= Data records =
----

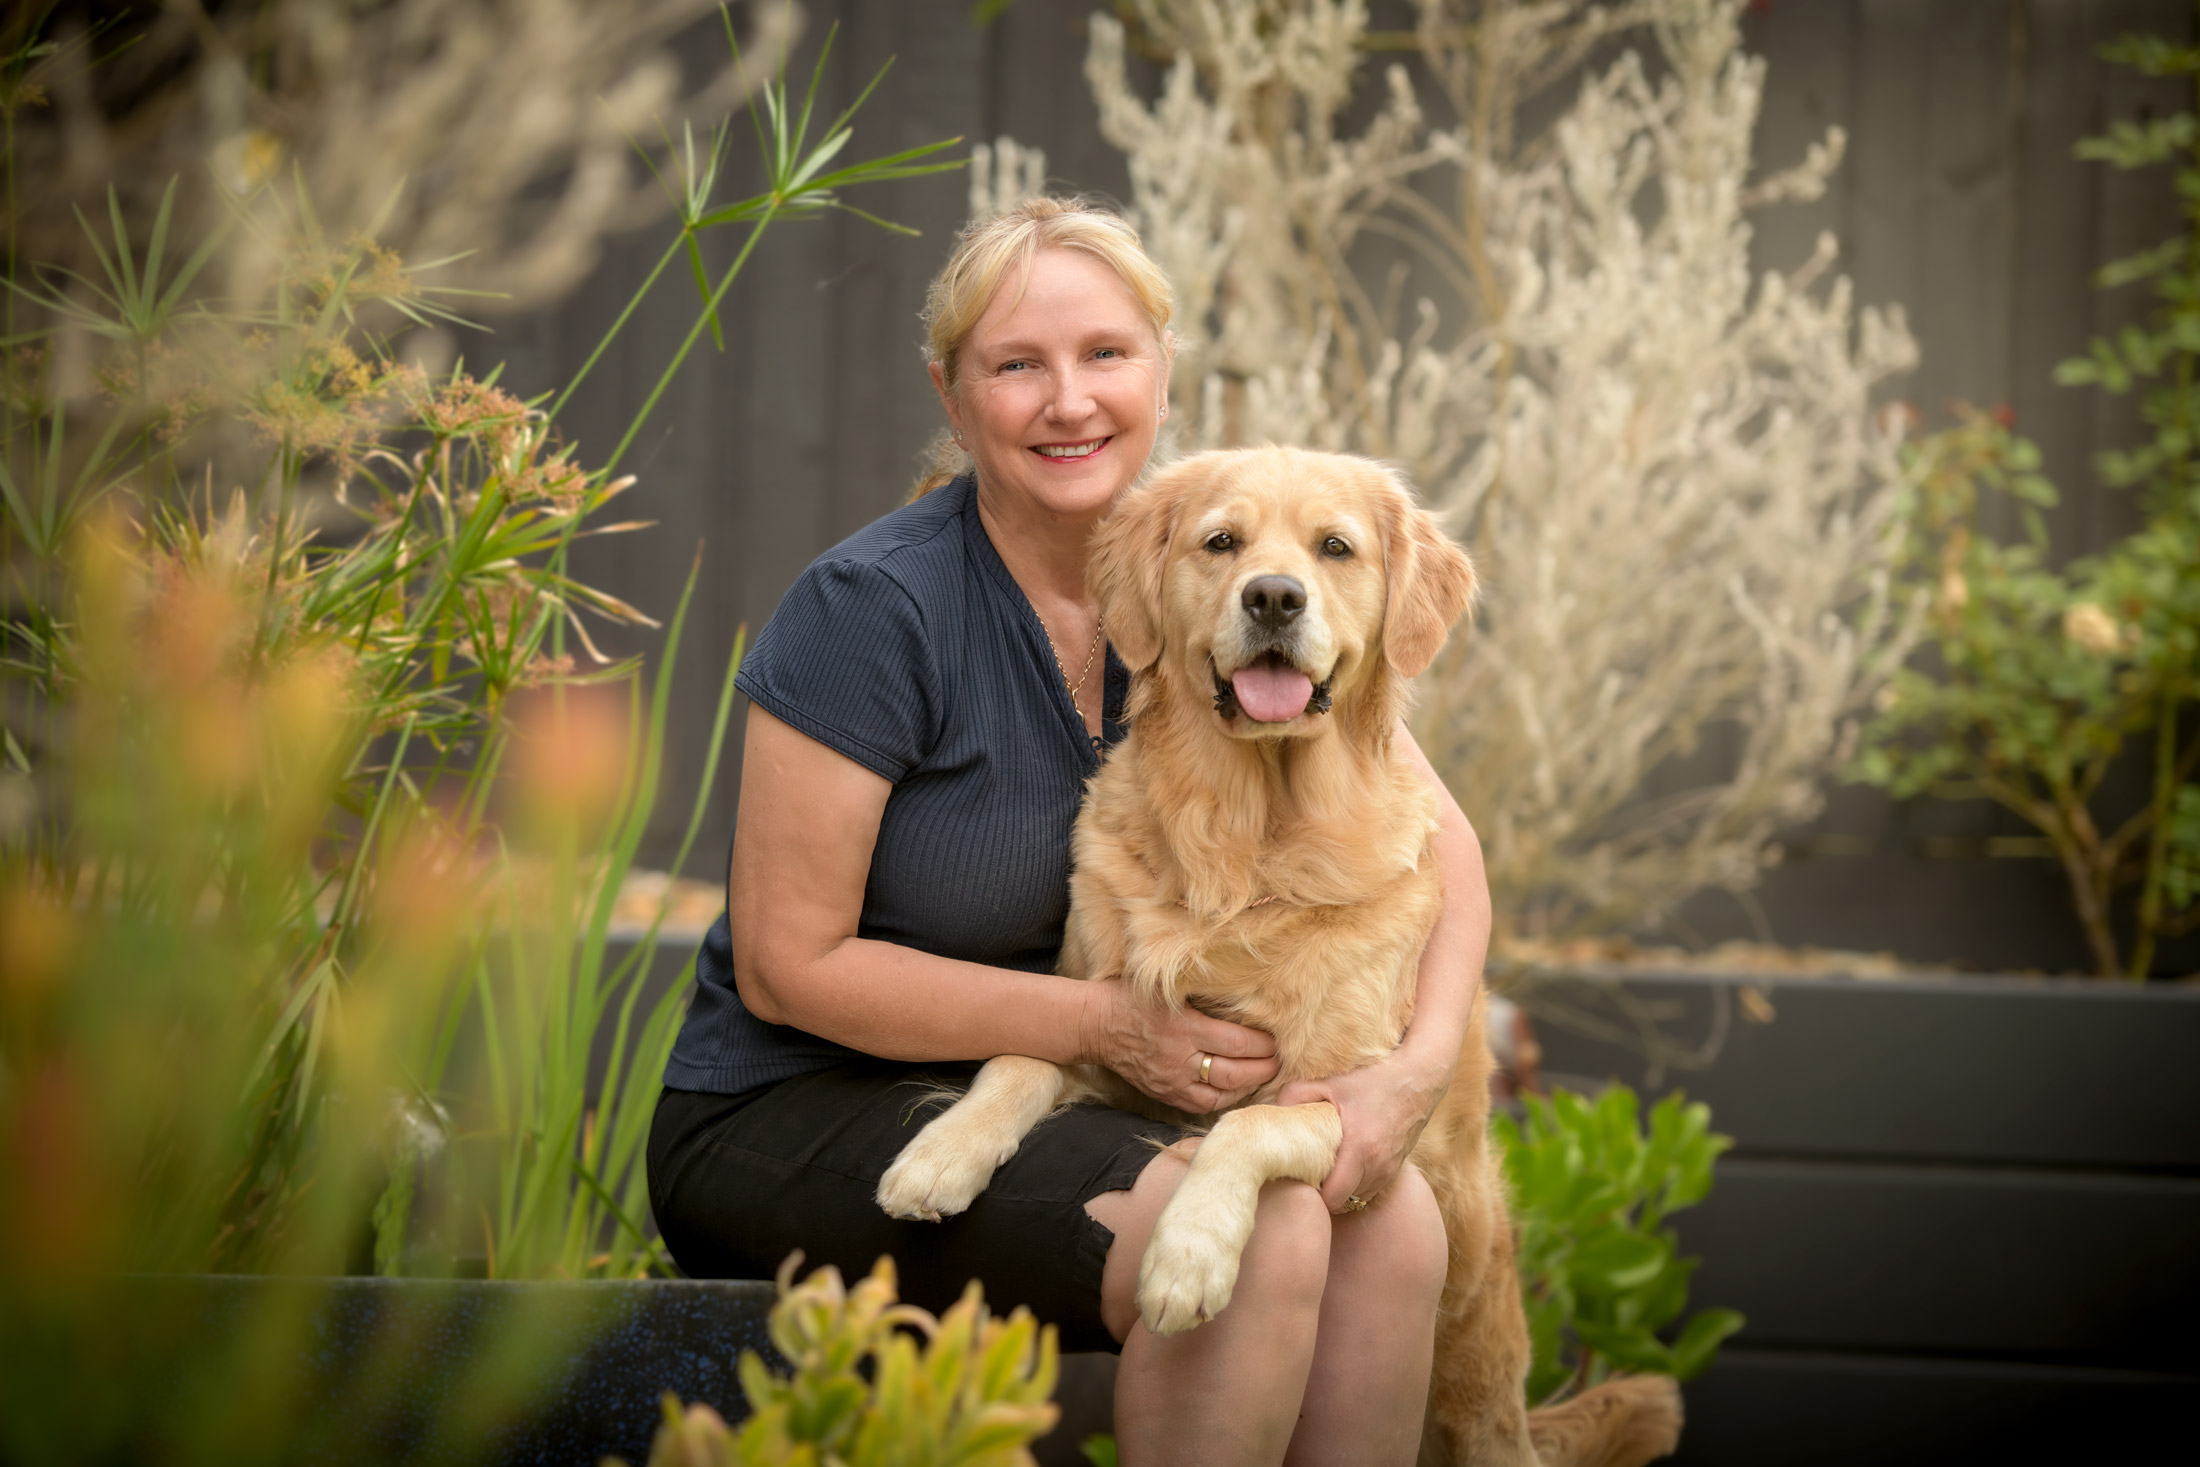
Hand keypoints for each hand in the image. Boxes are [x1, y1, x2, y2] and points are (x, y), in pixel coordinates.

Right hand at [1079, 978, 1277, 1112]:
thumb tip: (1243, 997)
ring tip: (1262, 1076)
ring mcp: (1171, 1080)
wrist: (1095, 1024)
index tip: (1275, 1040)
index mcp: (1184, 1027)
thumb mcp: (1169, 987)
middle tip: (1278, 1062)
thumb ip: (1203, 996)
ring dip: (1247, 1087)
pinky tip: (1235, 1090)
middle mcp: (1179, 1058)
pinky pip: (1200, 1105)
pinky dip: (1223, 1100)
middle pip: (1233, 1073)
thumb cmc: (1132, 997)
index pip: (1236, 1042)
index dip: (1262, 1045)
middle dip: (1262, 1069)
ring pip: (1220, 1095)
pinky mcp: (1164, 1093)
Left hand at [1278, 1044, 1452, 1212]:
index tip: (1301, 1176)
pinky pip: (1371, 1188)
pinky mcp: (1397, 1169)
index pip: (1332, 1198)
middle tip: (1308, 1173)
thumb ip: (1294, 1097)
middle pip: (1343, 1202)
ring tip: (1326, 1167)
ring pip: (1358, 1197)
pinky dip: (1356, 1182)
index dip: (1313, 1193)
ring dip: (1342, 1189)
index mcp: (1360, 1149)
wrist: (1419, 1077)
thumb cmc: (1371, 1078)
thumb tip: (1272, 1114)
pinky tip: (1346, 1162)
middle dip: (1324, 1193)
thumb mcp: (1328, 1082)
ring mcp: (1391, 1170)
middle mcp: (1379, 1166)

----

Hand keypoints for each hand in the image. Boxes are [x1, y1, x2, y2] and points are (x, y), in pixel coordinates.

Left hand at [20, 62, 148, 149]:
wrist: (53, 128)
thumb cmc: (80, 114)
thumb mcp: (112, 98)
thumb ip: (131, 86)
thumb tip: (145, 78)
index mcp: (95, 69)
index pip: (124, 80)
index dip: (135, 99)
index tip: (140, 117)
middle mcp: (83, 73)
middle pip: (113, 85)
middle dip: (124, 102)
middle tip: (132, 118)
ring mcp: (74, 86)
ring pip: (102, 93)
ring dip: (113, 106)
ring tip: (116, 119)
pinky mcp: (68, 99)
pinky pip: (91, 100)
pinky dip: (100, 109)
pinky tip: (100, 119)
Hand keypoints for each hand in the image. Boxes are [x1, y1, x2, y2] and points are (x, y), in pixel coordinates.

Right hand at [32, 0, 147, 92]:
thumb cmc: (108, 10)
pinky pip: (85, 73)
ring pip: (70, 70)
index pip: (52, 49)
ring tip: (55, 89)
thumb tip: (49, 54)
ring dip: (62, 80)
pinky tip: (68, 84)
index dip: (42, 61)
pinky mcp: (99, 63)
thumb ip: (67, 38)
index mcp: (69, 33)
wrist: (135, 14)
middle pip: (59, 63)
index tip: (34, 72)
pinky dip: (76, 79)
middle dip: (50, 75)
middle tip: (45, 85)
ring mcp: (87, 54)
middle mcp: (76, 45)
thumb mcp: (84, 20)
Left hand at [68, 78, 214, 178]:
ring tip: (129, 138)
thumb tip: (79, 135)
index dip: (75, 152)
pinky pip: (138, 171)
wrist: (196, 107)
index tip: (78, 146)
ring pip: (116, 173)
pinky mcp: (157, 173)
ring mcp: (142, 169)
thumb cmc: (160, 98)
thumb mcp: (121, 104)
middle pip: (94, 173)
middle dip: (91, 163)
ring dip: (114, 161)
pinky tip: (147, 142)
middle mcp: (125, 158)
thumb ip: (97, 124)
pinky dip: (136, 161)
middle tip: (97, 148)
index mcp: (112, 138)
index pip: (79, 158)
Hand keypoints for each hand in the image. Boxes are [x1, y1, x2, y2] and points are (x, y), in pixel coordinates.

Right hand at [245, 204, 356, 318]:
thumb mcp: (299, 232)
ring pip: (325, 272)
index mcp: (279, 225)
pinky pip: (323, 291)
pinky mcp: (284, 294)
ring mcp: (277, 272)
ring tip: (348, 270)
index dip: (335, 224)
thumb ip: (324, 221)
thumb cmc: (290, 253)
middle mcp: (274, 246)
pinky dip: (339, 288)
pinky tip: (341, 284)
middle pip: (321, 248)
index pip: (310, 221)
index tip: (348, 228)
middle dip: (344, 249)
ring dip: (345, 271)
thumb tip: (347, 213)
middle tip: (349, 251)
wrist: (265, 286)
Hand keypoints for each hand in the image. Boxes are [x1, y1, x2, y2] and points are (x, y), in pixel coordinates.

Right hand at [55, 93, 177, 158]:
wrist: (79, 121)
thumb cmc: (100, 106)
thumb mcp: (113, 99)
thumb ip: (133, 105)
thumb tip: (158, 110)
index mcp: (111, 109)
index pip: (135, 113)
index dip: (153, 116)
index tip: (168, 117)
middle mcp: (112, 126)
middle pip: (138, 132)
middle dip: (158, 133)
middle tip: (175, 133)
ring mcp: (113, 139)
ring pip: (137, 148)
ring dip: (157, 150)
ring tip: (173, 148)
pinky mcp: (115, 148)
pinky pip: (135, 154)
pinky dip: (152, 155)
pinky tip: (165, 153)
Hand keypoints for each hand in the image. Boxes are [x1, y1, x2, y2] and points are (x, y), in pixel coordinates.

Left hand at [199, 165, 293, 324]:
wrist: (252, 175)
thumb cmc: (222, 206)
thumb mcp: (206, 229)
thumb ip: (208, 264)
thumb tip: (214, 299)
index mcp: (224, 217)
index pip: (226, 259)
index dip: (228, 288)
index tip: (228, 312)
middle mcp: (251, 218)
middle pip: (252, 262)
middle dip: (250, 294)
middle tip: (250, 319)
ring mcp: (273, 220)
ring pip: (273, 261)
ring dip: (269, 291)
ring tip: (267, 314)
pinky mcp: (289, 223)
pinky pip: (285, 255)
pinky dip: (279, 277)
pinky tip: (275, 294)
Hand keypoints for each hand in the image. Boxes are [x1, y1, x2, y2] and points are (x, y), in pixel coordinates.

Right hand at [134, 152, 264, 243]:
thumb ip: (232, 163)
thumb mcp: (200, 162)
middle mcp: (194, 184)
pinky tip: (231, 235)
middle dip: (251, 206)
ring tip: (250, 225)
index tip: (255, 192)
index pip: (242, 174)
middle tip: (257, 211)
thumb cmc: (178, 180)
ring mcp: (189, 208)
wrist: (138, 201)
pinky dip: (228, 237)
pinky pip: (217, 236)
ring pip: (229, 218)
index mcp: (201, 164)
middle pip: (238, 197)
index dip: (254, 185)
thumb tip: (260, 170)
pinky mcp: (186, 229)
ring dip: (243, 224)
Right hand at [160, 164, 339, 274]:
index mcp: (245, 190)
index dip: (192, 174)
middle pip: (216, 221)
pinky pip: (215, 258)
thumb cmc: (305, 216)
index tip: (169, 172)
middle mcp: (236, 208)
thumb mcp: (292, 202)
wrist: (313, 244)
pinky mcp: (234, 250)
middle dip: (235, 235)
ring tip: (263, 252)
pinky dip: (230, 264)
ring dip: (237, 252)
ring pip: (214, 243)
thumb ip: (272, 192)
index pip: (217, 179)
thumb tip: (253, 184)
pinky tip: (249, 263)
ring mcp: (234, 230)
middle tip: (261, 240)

----

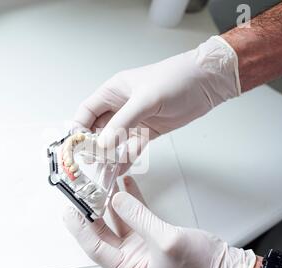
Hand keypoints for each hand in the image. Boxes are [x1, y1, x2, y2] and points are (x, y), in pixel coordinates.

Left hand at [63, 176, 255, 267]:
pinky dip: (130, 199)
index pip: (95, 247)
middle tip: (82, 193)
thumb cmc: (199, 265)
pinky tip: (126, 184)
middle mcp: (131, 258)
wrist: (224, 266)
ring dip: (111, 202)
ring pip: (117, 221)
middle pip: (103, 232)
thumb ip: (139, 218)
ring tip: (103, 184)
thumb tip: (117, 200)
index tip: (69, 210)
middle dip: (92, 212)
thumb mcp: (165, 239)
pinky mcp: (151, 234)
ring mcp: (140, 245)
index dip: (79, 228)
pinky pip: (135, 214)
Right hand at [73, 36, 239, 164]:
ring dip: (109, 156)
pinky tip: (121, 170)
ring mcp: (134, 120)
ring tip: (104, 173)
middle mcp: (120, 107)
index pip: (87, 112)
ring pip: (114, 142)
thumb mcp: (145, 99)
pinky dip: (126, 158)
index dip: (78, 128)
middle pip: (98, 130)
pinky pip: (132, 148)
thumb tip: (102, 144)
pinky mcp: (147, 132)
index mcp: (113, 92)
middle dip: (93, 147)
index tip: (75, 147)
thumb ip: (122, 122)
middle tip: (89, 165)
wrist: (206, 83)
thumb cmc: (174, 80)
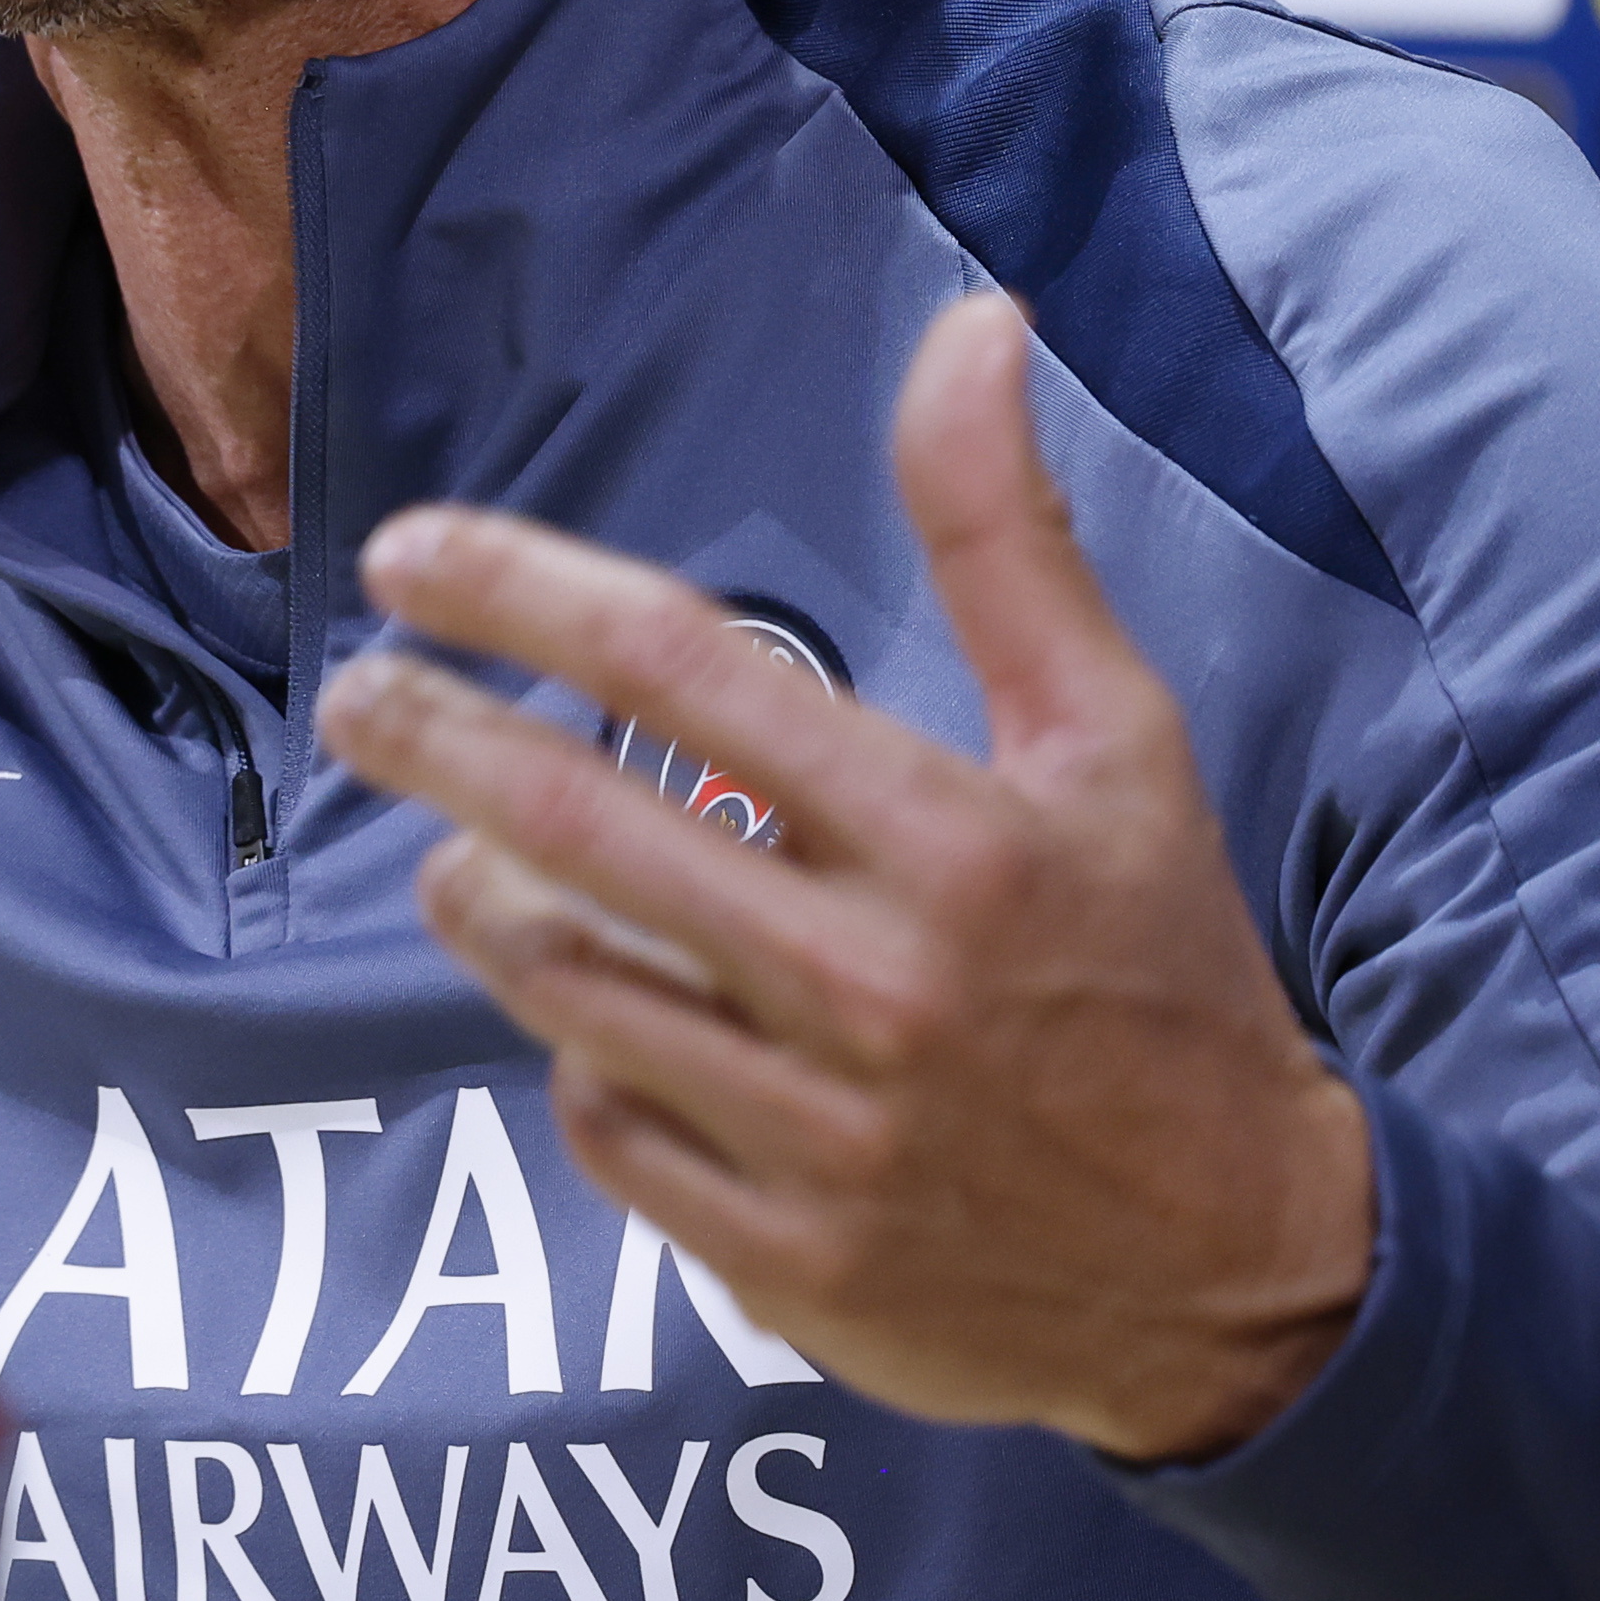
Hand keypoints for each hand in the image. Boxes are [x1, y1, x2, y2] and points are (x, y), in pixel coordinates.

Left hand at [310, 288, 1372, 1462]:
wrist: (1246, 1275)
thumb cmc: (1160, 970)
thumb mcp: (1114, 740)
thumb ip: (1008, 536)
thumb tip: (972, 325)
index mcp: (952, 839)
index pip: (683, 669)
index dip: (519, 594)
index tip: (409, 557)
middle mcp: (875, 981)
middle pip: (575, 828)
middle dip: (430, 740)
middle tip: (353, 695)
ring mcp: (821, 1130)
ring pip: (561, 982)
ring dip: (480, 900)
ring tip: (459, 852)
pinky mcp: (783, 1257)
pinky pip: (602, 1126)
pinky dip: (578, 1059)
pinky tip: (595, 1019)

----

= Exercise aim =
The lines above from the one with "index pip: (217, 179)" through the one with "middle tip: (261, 240)" are to be duplicated exactly, ends included, with nothing added.

= Solved problem =
index pip: (217, 179)
thumb tip: (253, 184)
pinky tip: (249, 263)
ring mcp: (234, 230)
middle tip: (261, 240)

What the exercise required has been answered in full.